Лицо сразу стянуло ветром, полез в глаза снег. Двое в полицейской форме глядели на Михалыча и улыбались. Михалыч вообще настороженно относился к улыбкам, а к полицейским особенно. Ничего хорошего их улыбки не приносили.
– Куда путь держим? – спросили патрульные.
– В Бездну.
– Документы?
Михалыч показал.
– Колыхаев Геннадий Михайлович… А в Бездну где?
– Вот.
Глянули в машину:
– Мать?
Михалыч кивнул.
– Почему не пристегнута? И руки на свободе.
– В смысле? – напрягся Михалыч.
– В смысле – наручники. – Один показал на запястье. – Мера против побега.
– Профилактическая, – добавил другой.
– Сходи принеси. – Первый мотнул второму в сторону патрульного «фордака».
Тот собрался идти.
– Какой еще побег?.. – закипел Михалыч. – Какие наручники?..
– Удобные, сейчас продемонстрируем. Ей в них хорошо будет.
Второй вернулся, покручивая наручниками.
Михалыч втянул в себя воздух.
– Я что, – выдохнул паром, – родную мать, как преступницу, повезу? У вас самих мать есть?

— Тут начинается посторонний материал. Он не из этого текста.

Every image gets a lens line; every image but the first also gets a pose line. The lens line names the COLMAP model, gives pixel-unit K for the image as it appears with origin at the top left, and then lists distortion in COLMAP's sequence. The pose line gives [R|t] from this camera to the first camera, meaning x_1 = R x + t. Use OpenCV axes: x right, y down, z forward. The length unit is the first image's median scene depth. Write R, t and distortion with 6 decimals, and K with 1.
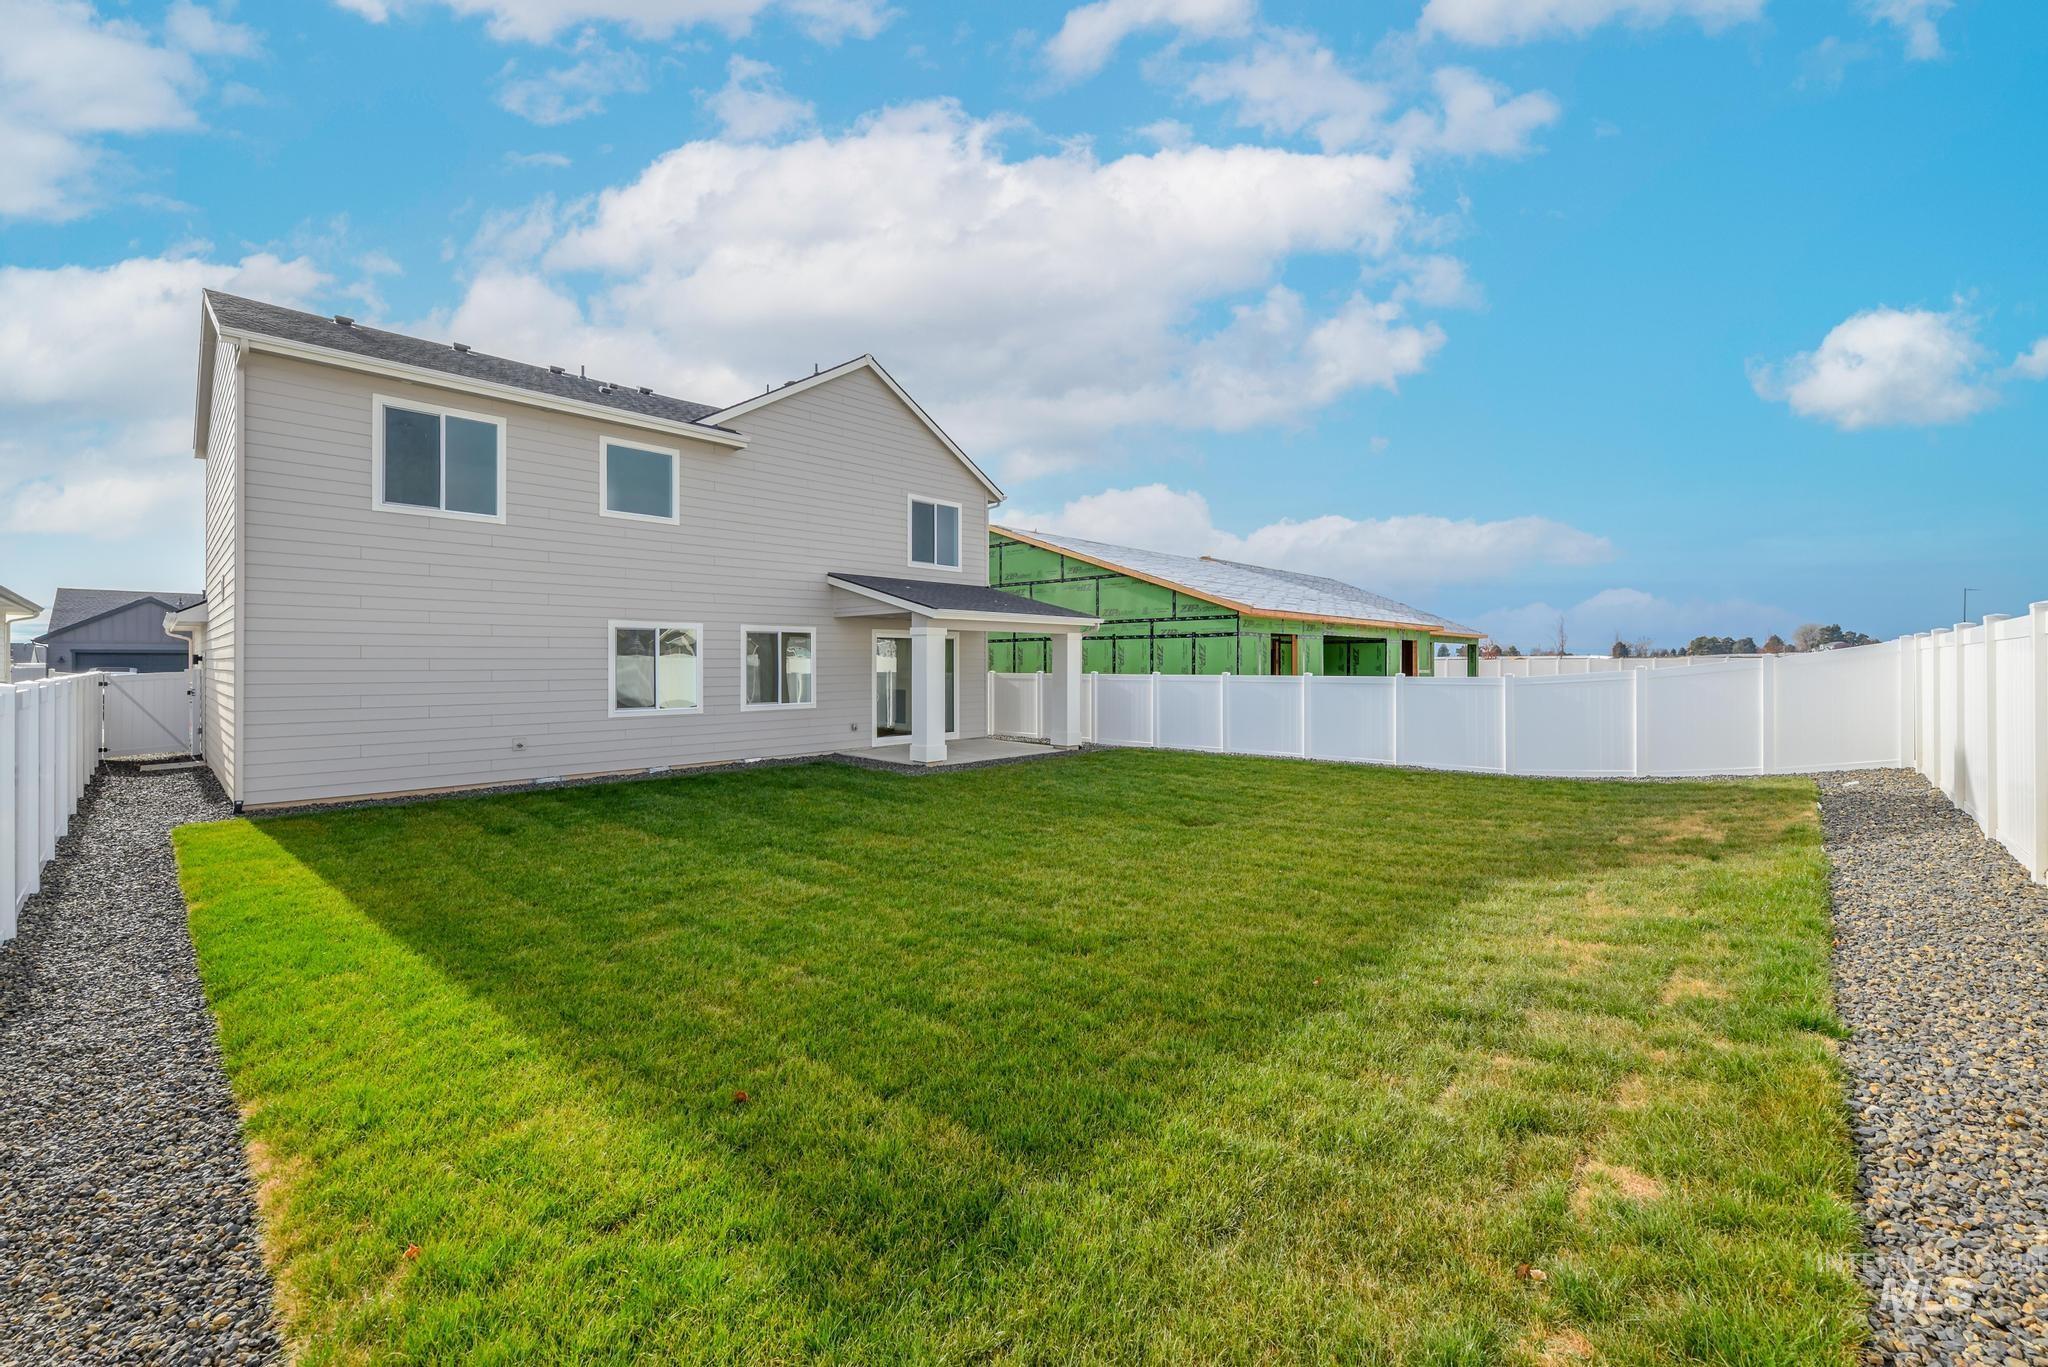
lens RADIAL K [[839.7, 0, 1028.2], [0, 839.7, 667.2], [0, 0, 1]] dist [-0.003010, -0.000113]
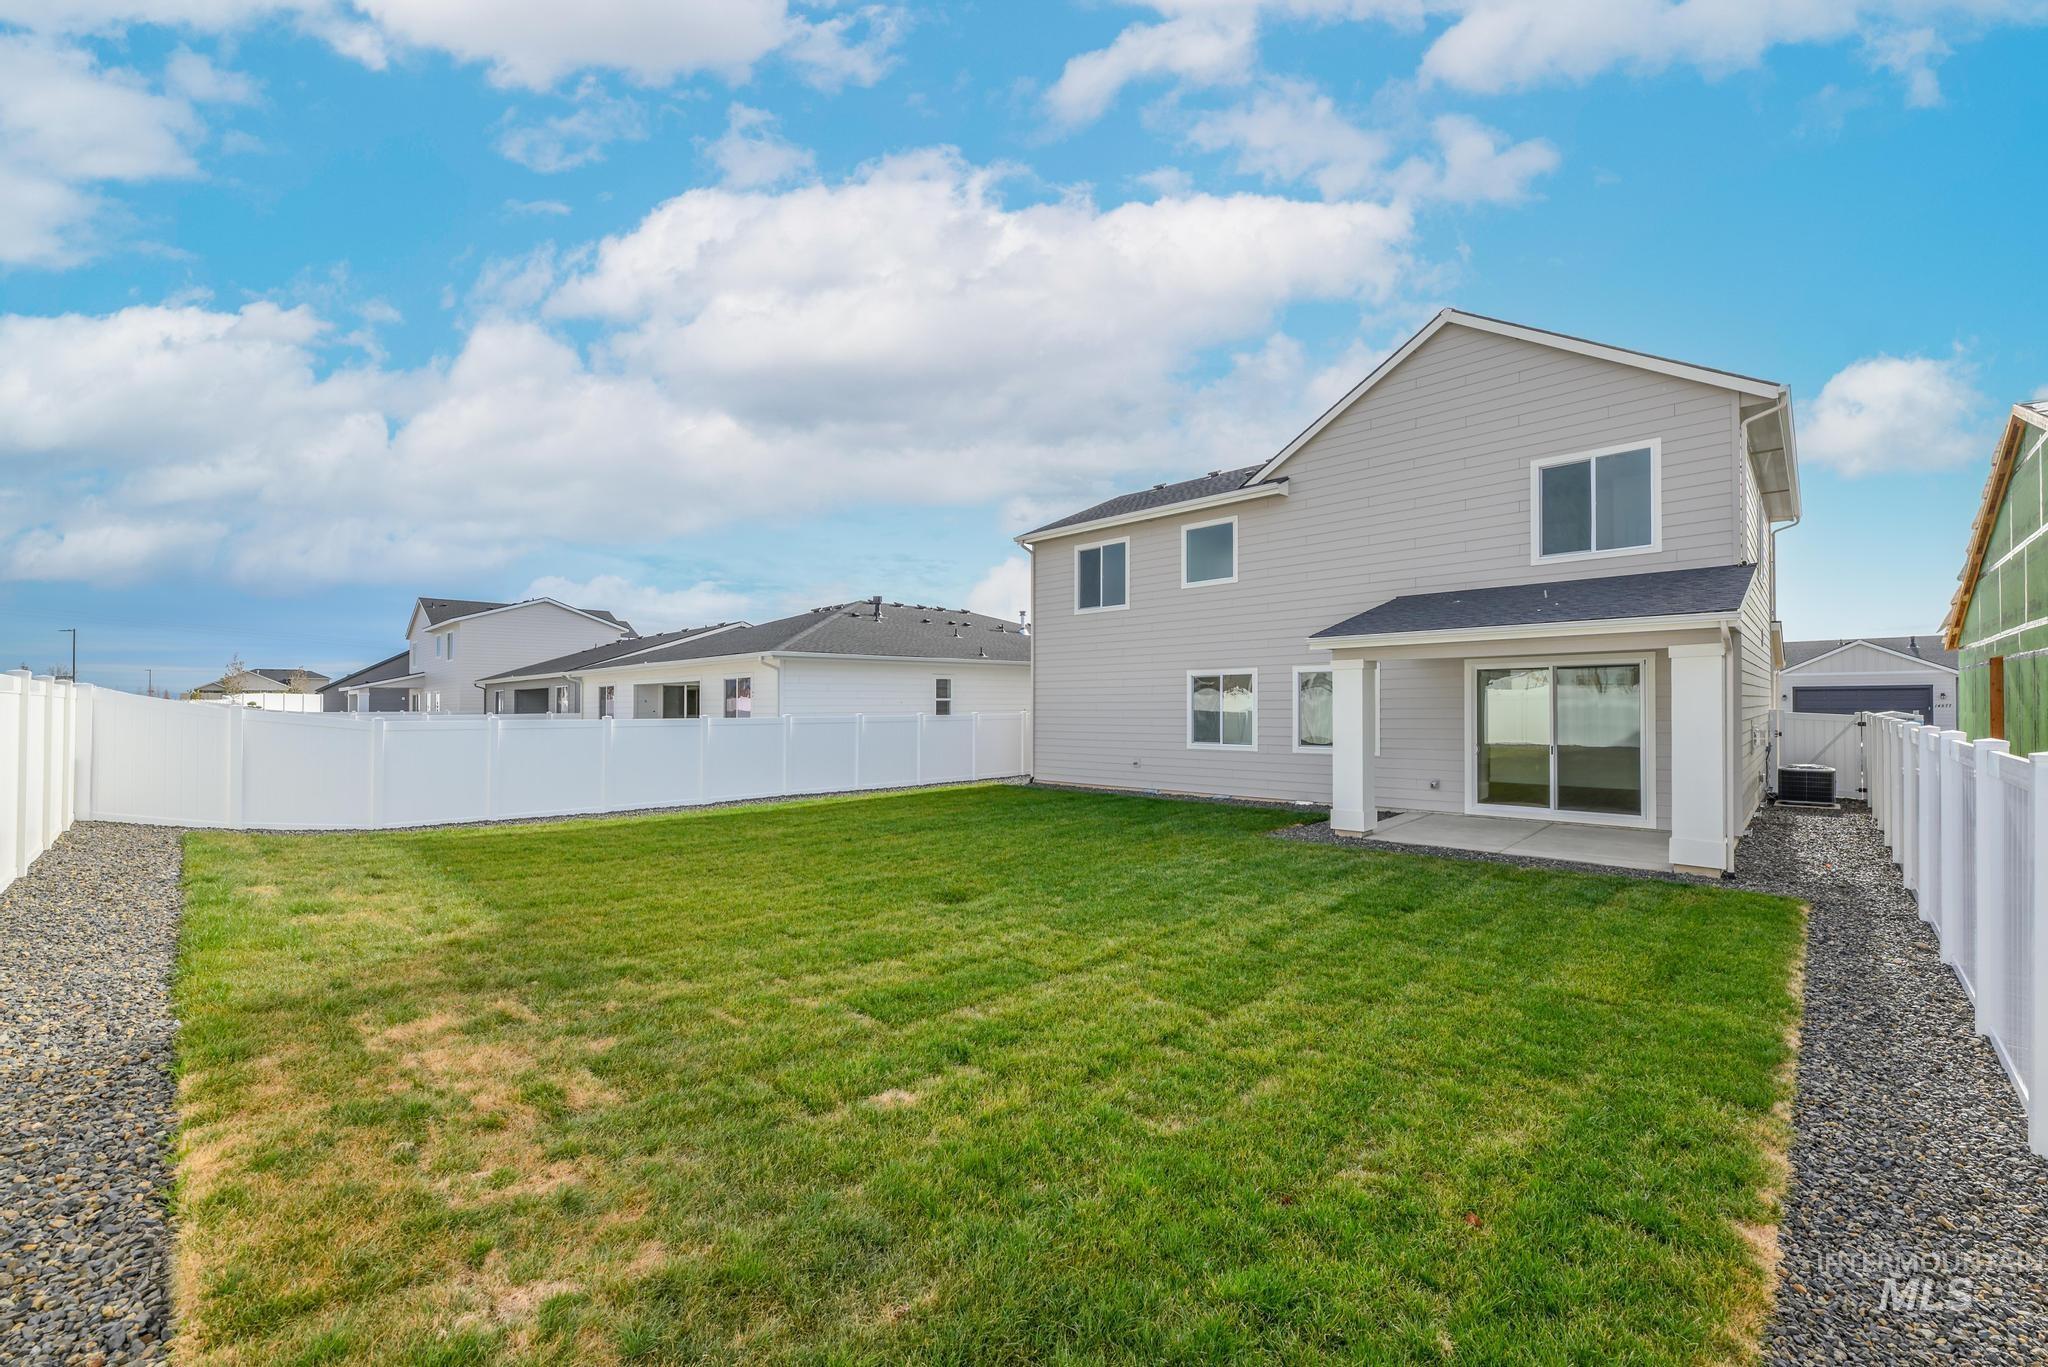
lens RADIAL K [[839.7, 0, 1039.8], [0, 839.7, 688.4], [0, 0, 1]] dist [-0.003010, -0.000113]
pose [[-0.026978, -0.019293, -0.999450, 0.787995], [0.000748, 0.999813, -0.019320, -0.006091], [0.999636, -0.001269, -0.026959, 0.851597]]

– Есть. И мать, и семья. Сидим без премии. Пять побегов за месяц.
– Моя никуда не убежит, отвечаю.
– Все отвечают… – хмыкнул первый. – А как в Бездне ломать начнет… Пять побегов.

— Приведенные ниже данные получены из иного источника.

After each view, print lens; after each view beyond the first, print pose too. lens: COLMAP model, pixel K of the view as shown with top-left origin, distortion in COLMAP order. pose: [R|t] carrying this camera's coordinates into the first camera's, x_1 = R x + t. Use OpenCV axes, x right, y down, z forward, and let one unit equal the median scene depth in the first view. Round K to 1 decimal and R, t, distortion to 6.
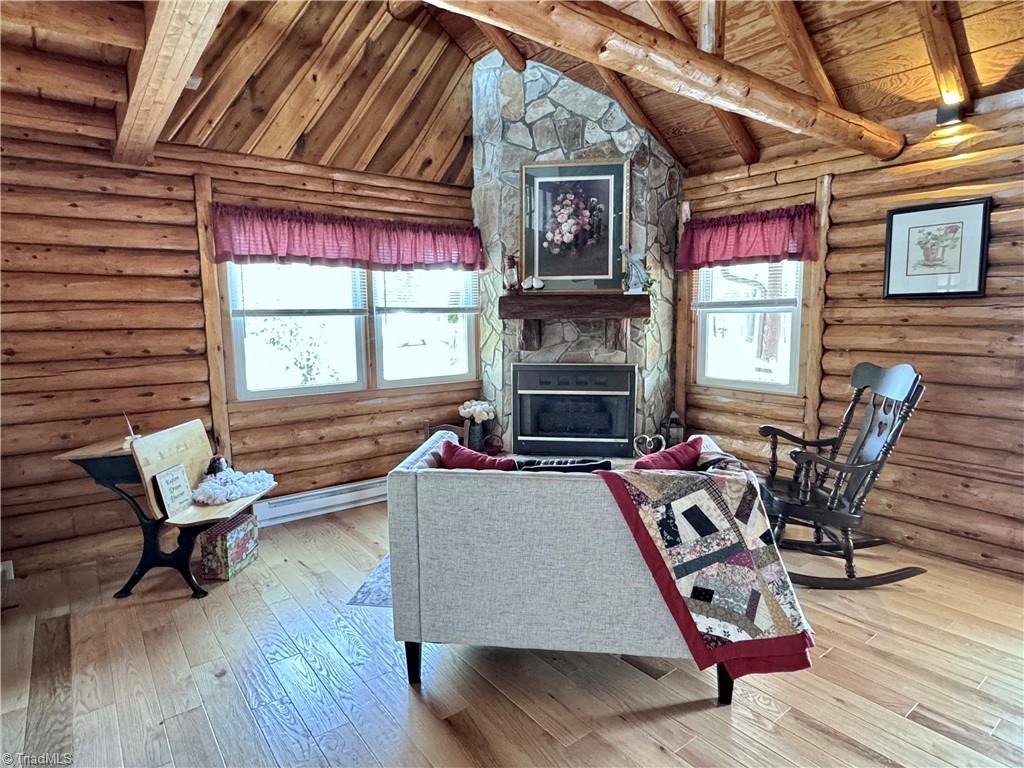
lens RADIAL K [[563.0, 0, 513.6], [0, 563.0, 380.5], [0, 0, 1]] dist [-0.003956, 0.000553]
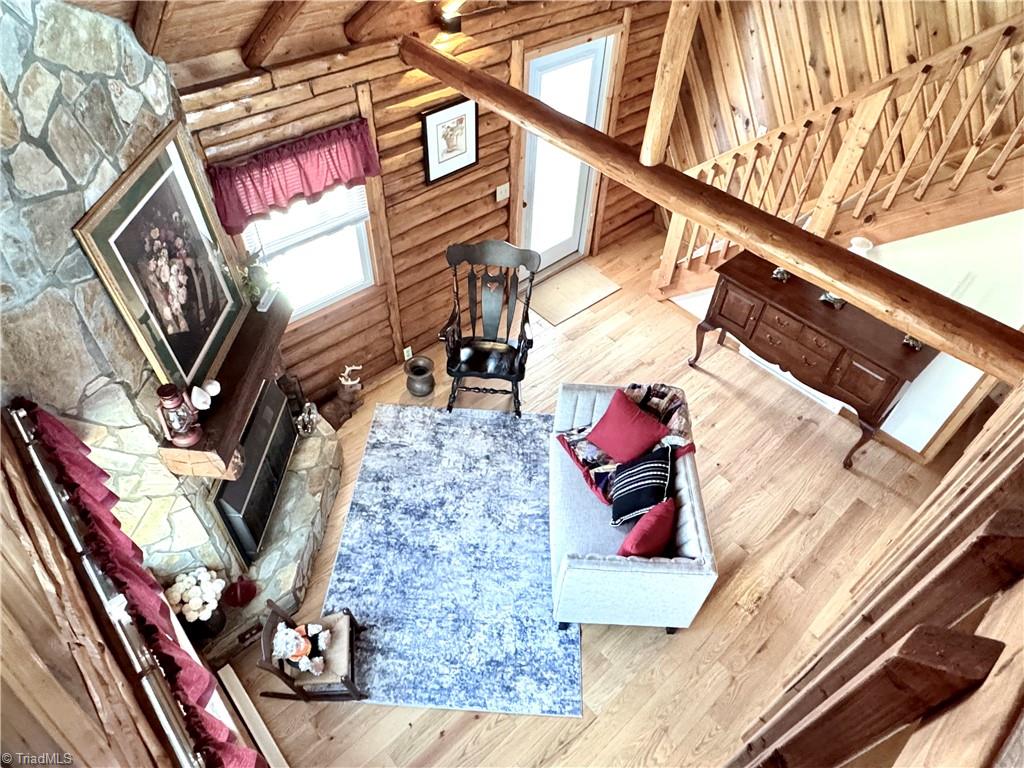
lens RADIAL K [[643.7, 0, 511.6], [0, 643.7, 388.1], [0, 0, 1]] dist [0.002299, 0.001029]
pose [[-0.055565, -0.725160, 0.686334, -0.504999], [0.088739, 0.681090, 0.726803, -0.726138], [-0.994504, 0.101290, 0.026505, 0.747313]]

Ветер подул сильнее, Михалыч наклонил голову:
– Куда тут бежать?..
– Никуда. Все равно бегут. – Обернулся ко второму: – Сходи, ветер убавь немного.
– Не получается же, говорю… Тумблер заело.
– Сильнее крутить надо!
Второй снова ушел.
– Заело, в натуре, – вернулся. – Точно, этот вредить начал.

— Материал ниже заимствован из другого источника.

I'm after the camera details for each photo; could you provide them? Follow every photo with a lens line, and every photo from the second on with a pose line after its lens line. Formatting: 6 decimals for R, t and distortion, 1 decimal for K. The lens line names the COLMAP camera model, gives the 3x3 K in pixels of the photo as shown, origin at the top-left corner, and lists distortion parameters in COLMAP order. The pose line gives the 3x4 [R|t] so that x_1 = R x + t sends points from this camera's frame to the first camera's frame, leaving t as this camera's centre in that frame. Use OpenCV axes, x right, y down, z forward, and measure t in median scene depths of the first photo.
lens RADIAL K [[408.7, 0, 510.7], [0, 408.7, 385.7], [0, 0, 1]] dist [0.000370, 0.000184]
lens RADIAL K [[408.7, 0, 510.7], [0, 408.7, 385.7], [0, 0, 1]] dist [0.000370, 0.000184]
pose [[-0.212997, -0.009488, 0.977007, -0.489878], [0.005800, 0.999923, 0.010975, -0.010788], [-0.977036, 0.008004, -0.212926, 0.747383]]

– Умельца одного ищем, – пояснил первый. – Повадился тут один в наши леса.
Михалыч стоял, разглядывая нашивки патрульных. На них была лисья голова.
– Вы кто?
– Мы-то? Колины люди, – сказали патрульные.
Михалыч сунул наручники в карман и сел за руль.
«Фордак» Колиных людей пыхнул маячками и исчез сзади в снегу.
– Ну, что? – спросила мать.
– Колины люди, – сказал Михалыч.
– Надо ж, не узнала.
Михалыч удивленно мотнул головой, но промолчал.
– В милицию превратились, – продолжала мать, – времена какие… Ты им чего дал?
– Чего? Денег.
– Не надо было денег. Им они все равно ни к чему. В землю спрячут и тут же забудут. Лучше бы меня позвал, я б им сказку рассказала, за так бы отпустили.
Михалыч покрутил головой, разминая шею:
– За сказку?
Мать, кажется, кивнула.
– А что ты нам в детстве не рассказывала? – спросил, помолчав.
– Сказки?
– Ну.
– Пыталась. Василию рассказывала. И Сергею пыталась. И тебе еще немного… А вы сами меня затыкали. Начну рассказывать, а Василий, он уже тогда болел, так он мне сразу выдавал. Ты, говорит, мама, не такие сказки рассказываешь, надо как в книге или как в мультяшке. А я ему: сынок, это в книге сказки все выдуманные, а у нас в деревне настоящие сказки были. Их старики рассказывали, а они много чего своими глазами видали. А молодежь их слушала и не перебивала, как сейчас везде.
«Как разговорилась…» – думал Михалыч. Он обогрелся после разговора с Колиными людьми, начало клонить в сон.
– И какую бы ты сказку им рассказала?
– Какую? Да хоть про Колобка.
Михалыч усмехнулся. Мать почувствовала и обиделась:
– Посмейся, тебе бы только деньгами туда-сюда сорить. А в настоящем Колобке все по-другому было.
– И как?
– Никак.
– Ну, скажи.
– Сказала уже. Вы все умные, все меня в четыре рта затыкали всегда. Всю жизнь перед вами промолчала, и еще помолчу, немного осталось.